These thoughts have been running in my head for a few weeks now, and I thought I’d finally sit down and write out my thoughts on this and see what you all thought. I need to do other posts first, but since this keeps popping in my head and just won’t leave, I need to get it out so I can finish the other things I need to do before the end of the week.
Topic: Cheating when it comes to a relationship.
Statement One: It is cheating if you think about or crush on someone else while in a relationship.
My thoughts: I don’t think so, at all. We are all human and will always be attracted to others. The line is crossed if you actually act on these thoughts and take them out of your head and make them reality. I don’t think it hurts at all to wonder about others and find them attractive and like them. Making those thoughts known and starting to act on them, crossing the line. It is then I consider it cheating.

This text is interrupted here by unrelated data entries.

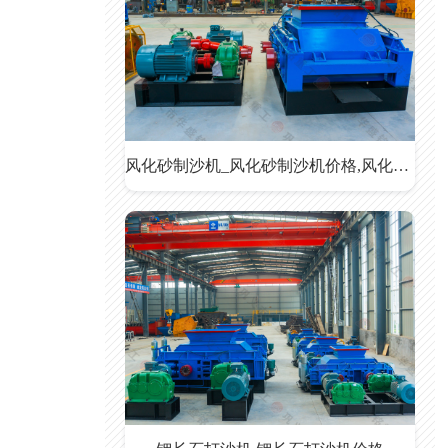
风化砂制沙机_风化砂制沙机价格,风化砂制沙机厂家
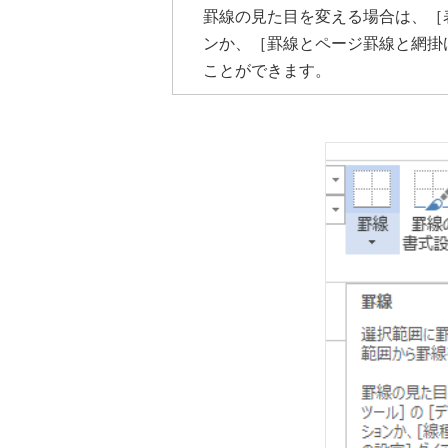
罫線の見た目を変える場合は、［
ンか、［罫線とページ罫線と網掛
ことができます。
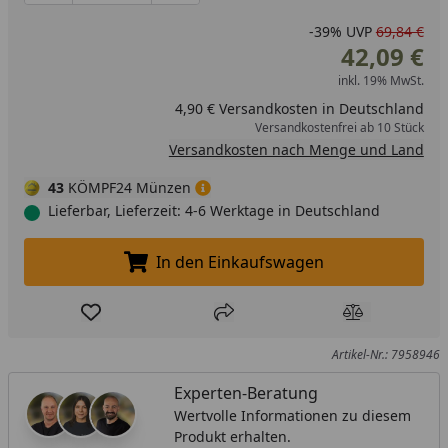
-39%
UVP
69,84 €
42,09 €
inkl. 19% MwSt.
4,90 € Versandkosten in Deutschland
Versandkostenfrei ab 10 Stück
Versandkosten nach Menge und Land
43
KÖMPF24 Münzen
Lieferbar, Lieferzeit: 4-6 Werktage in Deutschland
In den Einkaufswagen
In den Einkaufswagen legen
Produkt zur Wunschliste hinzufügen
Teilen
Produkt Ver
Artikel-Nr.: 7958946
Experten-Beratung
Wertvolle Informationen zu diesem
Produkt erhalten.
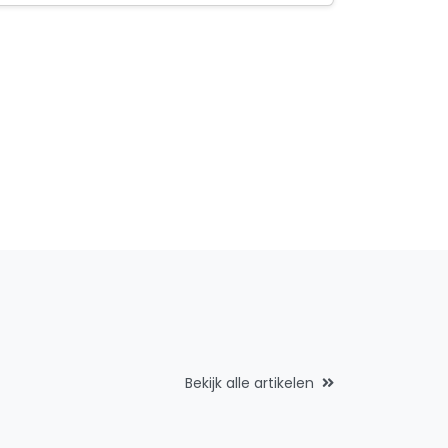
Bekijk alle artikelen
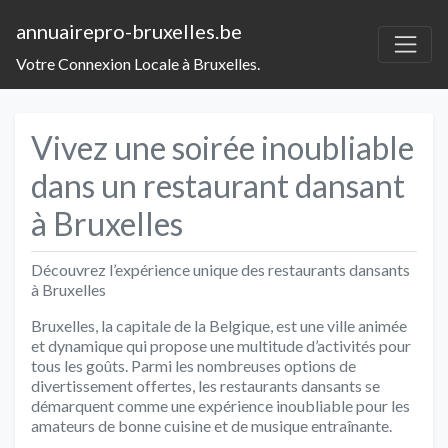
annuairepro-bruxelles.be
Votre Connexion Locale à Bruxelles.
Vivez une soirée inoubliable
dans un restaurant dansant
à Bruxelles
Découvrez l’expérience unique des restaurants dansants
à Bruxelles
Bruxelles, la capitale de la Belgique, est une ville animée
et dynamique qui propose une multitude d’activités pour
tous les goûts. Parmi les nombreuses options de
divertissement offertes, les restaurants dansants se
démarquent comme une expérience inoubliable pour les
amateurs de bonne cuisine et de musique entraînante.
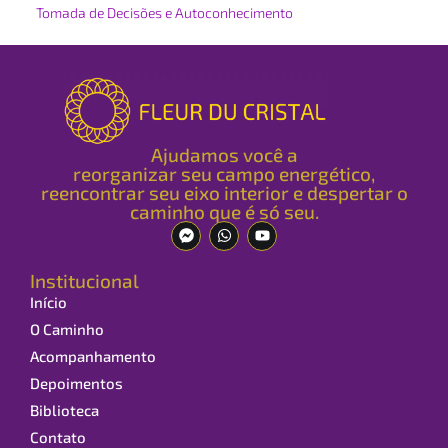
Tomada de Decisões e Autoconhecimento
Ajudamos você a
reorganizar seu campo energético,
reencontrar seu eixo interior e despertar o
caminho que é só seu.
Institucional
Início
O Caminho
Acompanhamento
Depoimentos
Biblioteca
Contato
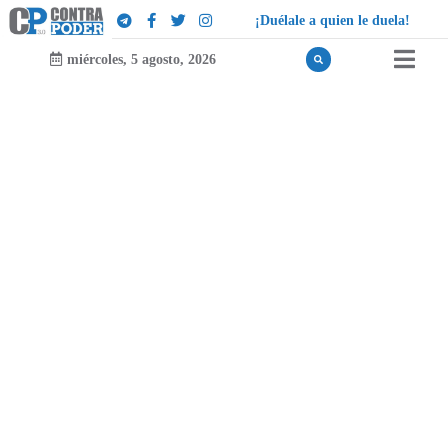
¡
D
u
é
l
a
l
e
a
q
u
i
e
n
l
e
d
u
e
l
a
!
miércoles, 5 agosto, 2026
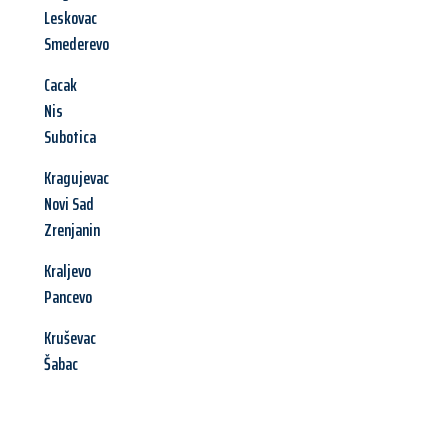
Leskovac
Smederevo
Cacak
Nis
Subotica
Kragujevac
Novi Sad
Zrenjanin
Kraljevo
Pancevo
Kruševac
Šabac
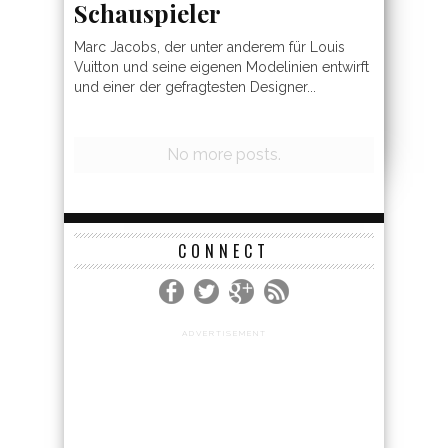
Schauspieler
Marc Jacobs, der unter anderem für Louis
Vuitton und seine eigenen Modelinien entwirft
und einer der gefragtesten Designer...
CONNECT
ADVERTISEMENT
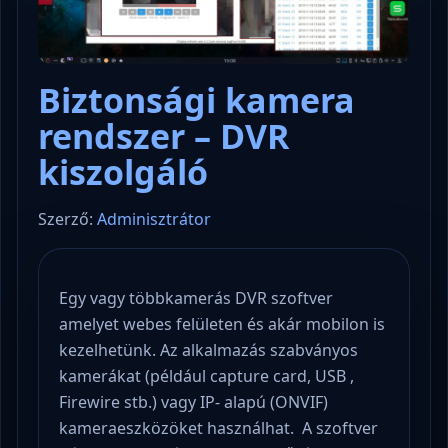
Biztonsági kamera
rendszer – DVR
kiszolgáló
Szerző:
Adminisztrátor
Egy vagy többkamerás DVR szoftver
amelyet webes felületen és akár mobilon is
kezelhetünk. Az alkalmazás szabványos
kamerákat (például capture card, USB ,
Firewire stb.) vagy IP- alapú (ONVIF)
kameraeszközöket használhat. A szoftver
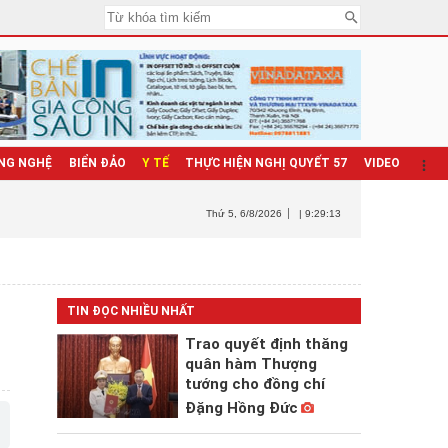
NG NGHỆ
BIỂN ĐẢO
Y TẾ
THỰC HIỆN NGHỊ QUYẾT 57
VIDEO
Thứ 5
, 6/8/2026
| 9:29:14
TIN ĐỌC NHIỀU NHẤT
Trao quyết định thăng
quân hàm Thượng
tướng cho đồng chí
Đặng Hồng Đức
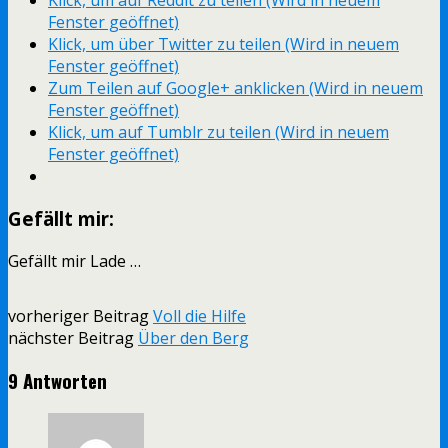
Klick, um auf Reddit zu teilen (Wird in neuem
Fenster geöffnet)
Klick, um über Twitter zu teilen (Wird in neuem
Fenster geöffnet)
Zum Teilen auf Google+ anklicken (Wird in neuem
Fenster geöffnet)
Klick, um auf Tumblr zu teilen (Wird in neuem
Fenster geöffnet)
Gefällt mir:
Gefällt mir
Lade …
vorheriger Beitrag
Voll die Hilfe
nächster Beitrag
Über den Berg
9 Antworten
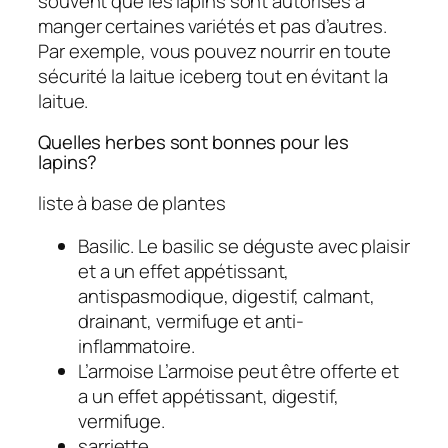
souvent que les lapins sont autorisés à
manger certaines variétés et pas d’autres.
Par exemple, vous pouvez nourrir en toute
sécurité la laitue iceberg tout en évitant la
laitue.
Quelles herbes sont bonnes pour les
lapins?
liste à base de plantes
Basilic. Le basilic se déguste avec plaisir
et a un effet appétissant,
antispasmodique, digestif, calmant,
drainant, vermifuge et anti-
inflammatoire.
L’armoise L’armoise peut être offerte et
a un effet appétissant, digestif,
vermifuge.
sarriette. …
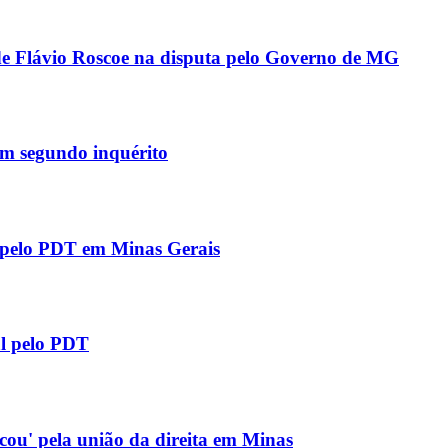
 de Flávio Roscoe na disputa pelo Governo de MG
 em segundo inquérito
l pelo PDT em Minas Gerais
al pelo PDT
icou' pela união da direita em Minas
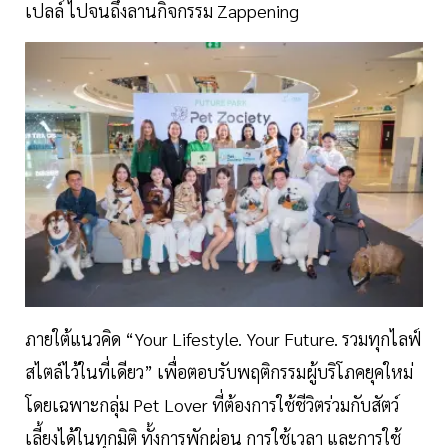
เปลล์ ไปจนถึงลานกิจกรรม Zappening
ภายใต้แนวคิด “Your Lifestyle. Your Future. รวมทุกไลฟ์
สไตล์ไว้ในที่เดียว” เพื่อตอบรับพฤติกรรมผู้บริโภคยุคใหม่
โดยเฉพาะกลุ่ม Pet Lover ที่ต้องการใช้ชีวิตร่วมกับสัตว์
เลี้ยงได้ในทุกมิติ ทั้งการพักผ่อน การใช้เวลา และการใช้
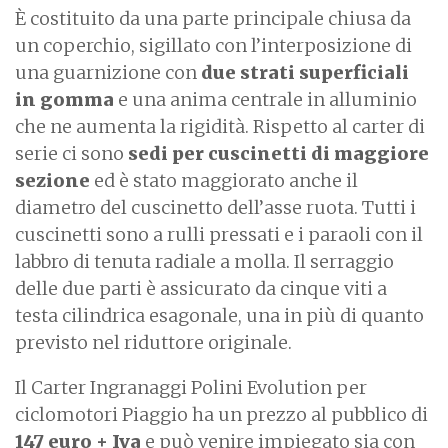
È costituito da una parte principale chiusa da
un coperchio, sigillato con l’interposizione di
una guarnizione con
due strati superficiali
in gomma
e una anima centrale in alluminio
che ne aumenta la rigidità. Rispetto al carter di
serie ci sono
sedi per cuscinetti di maggiore
sezione
ed è stato maggiorato anche il
diametro del cuscinetto dell’asse ruota. Tutti i
cuscinetti sono a rulli pressati e i paraoli con il
labbro di tenuta radiale a molla. Il serraggio
delle due parti è assicurato da cinque viti a
testa cilindrica esagonale, una in più di quanto
previsto nel riduttore originale.
Il Carter Ingranaggi Polini Evolution per
ciclomotori Piaggio ha un prezzo al pubblico di
147 euro + Iva
e può venire impiegato sia con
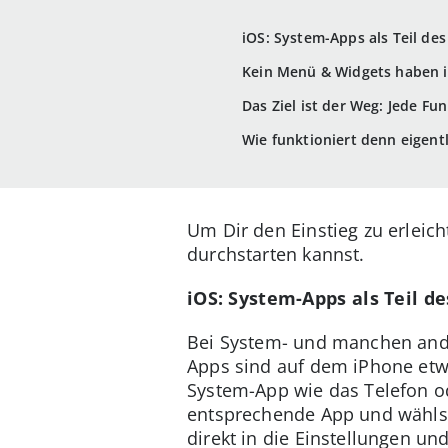
iOS: System-Apps als Teil de
Kein Menü & Widgets haben i
Das Ziel ist der Weg: Jede Fu
Wie funktioniert denn eigent
Um Dir den Einstieg zu erleic
durchstarten kannst.
iOS: System-Apps als Teil d
Bei System- und manchen ande
Apps sind auf dem iPhone etwa
System-App wie das Telefon od
entsprechende App und wähls
direkt in die Einstellungen un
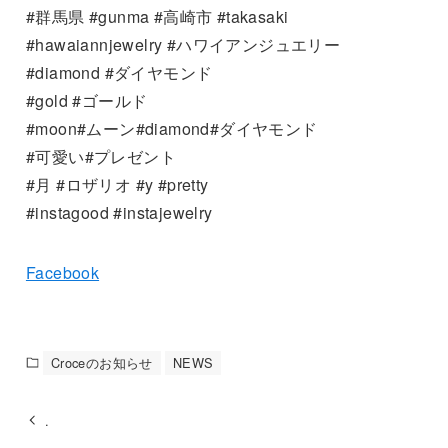
#群馬県 #gunma #高崎市 #takasaki
#hawaiannjewelry #ハワイアンジュエリー
#diamond #ダイヤモンド
#gold #ゴールド
#moon#ムーン#diamond#ダイヤモンド
#可愛い#プレゼント
#月 #ロザリオ #y #pretty
#instagood #instajewelry
Facebook
Croceのお知らせ
NEWS
.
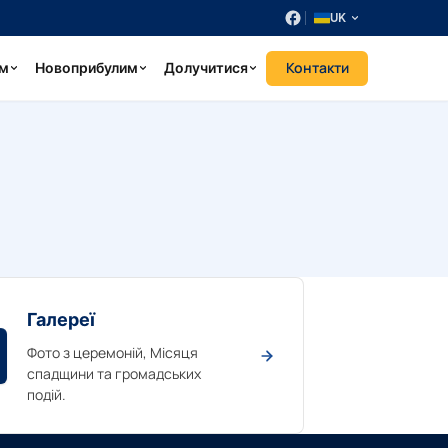
UK
Контакти
ум
Новоприбулим
Долучитися
Галереї
Фото з церемоній, Місяця
спадщини та громадських
подій.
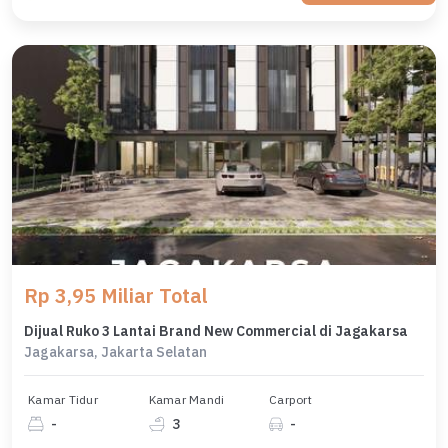
Rp 3,95 Miliar Total
Dijual Ruko 3 Lantai Brand New Commercial di Jagakarsa
Jagakarsa, Jakarta Selatan
Kamar Tidur
Kamar Mandi
Carport
-
3
-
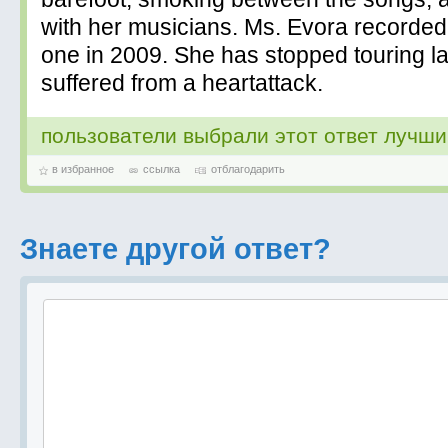
with her musicians. Ms. Evora recorded 
one in 2009. She has stopped touring lat
suffered from a heartattack.
пользователи выбрали этот ответ лучш
в избранное
ссылка
отблагодарить
Знаете другой ответ?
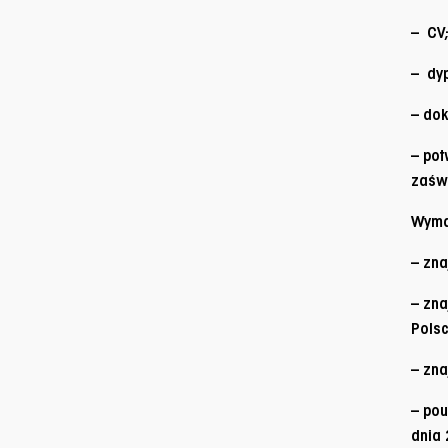
– CV
– dy
– dok
– pot
zaśw
Wyma
– zna
– zna
Polsc
– zna
– pou
dnia 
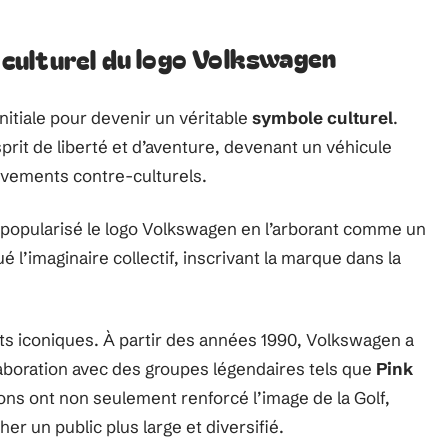
t culturel du logo Volkswagen
nitiale pour devenir un véritable
symbole culturel
.
sprit de liberté et d’aventure, devenant un véhicule
uvements contre-culturels.
popularisé le logo Volkswagen en l’arborant comme un
 l’imaginaire collectif, inscrivant la marque dans la
s iconiques. À partir des années 1990, Volkswagen a
llaboration avec des groupes légendaires tels que
Pink
ions ont non seulement renforcé l’image de la Golf,
r un public plus large et diversifié.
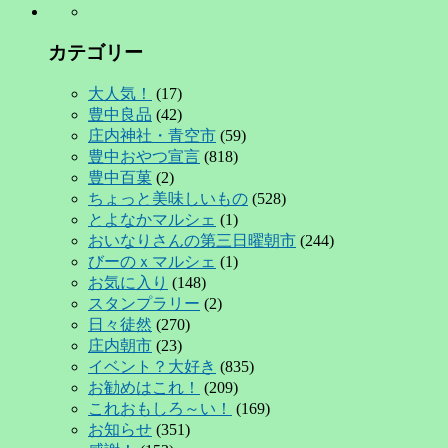
カテゴリー
大人気！
(17)
豊中良品
(42)
庄内神社・青空市
(59)
豊中おやつ宣言
(818)
豊中百菓
(2)
ちょっと美味しいもの
(528)
とよなかマルシェ
(1)
おいなりさんの第三日曜朝市
(244)
びーのｘマルシェ
(1)
お気に入り
(148)
スタンプラリー
(2)
日々徒然
(270)
庄内朝市
(23)
イベント？大好き
(835)
お勧めはこれ！
(209)
これおもしろ～い！
(169)
お知らせ
(351)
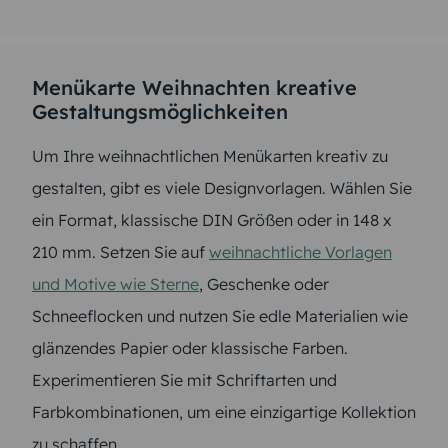
Menükarte Weihnachten kreative
Gestaltungsmöglichkeiten
Um Ihre weihnachtlichen Menükarten kreativ zu
gestalten, gibt es viele Designvorlagen. Wählen Sie
ein Format, klassische DIN Größen oder in 148 x
210 mm. Setzen Sie auf
weihnachtliche Vorlagen
und Motive wie Sterne
, Geschenke oder
Schneeflocken und nutzen Sie edle Materialien wie
glänzendes Papier oder klassische Farben.
Experimentieren Sie mit Schriftarten und
Farbkombinationen, um eine einzigartige Kollektion
zu schaffen.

Your Thoughts: What are your thoughts when it comes to feeling attracted to others while being a happy relationship?
Statement Two: I am not in a relationship myself, but the person I slept with is, therefore I didn’t cheat.
My thoughts: I don’t know. I think you did a form of cheating since you willing slept with someone you knew was in a committed relationship. Yes they are the ones in the relationship and did the actual cheating, but doesn’t it cross some form of lines as cheating on your part as well? This is the one that has had me going for awhile now. I know of people that have slept with others that are in relationships and they know this. Why are you sleeping with them? Shouldn’t you have more morals to know that really isn’t right? Shouldn’t you state something that says, “Hey I like you too, but you are in a relationship and until something happens with that I can’ t sleep with you?”
Your thoughts: Is that person who slept with someone in a relationship also a cheater?
Do you have any other questions or thoughts that make you go hum when it comes to the cheating topic?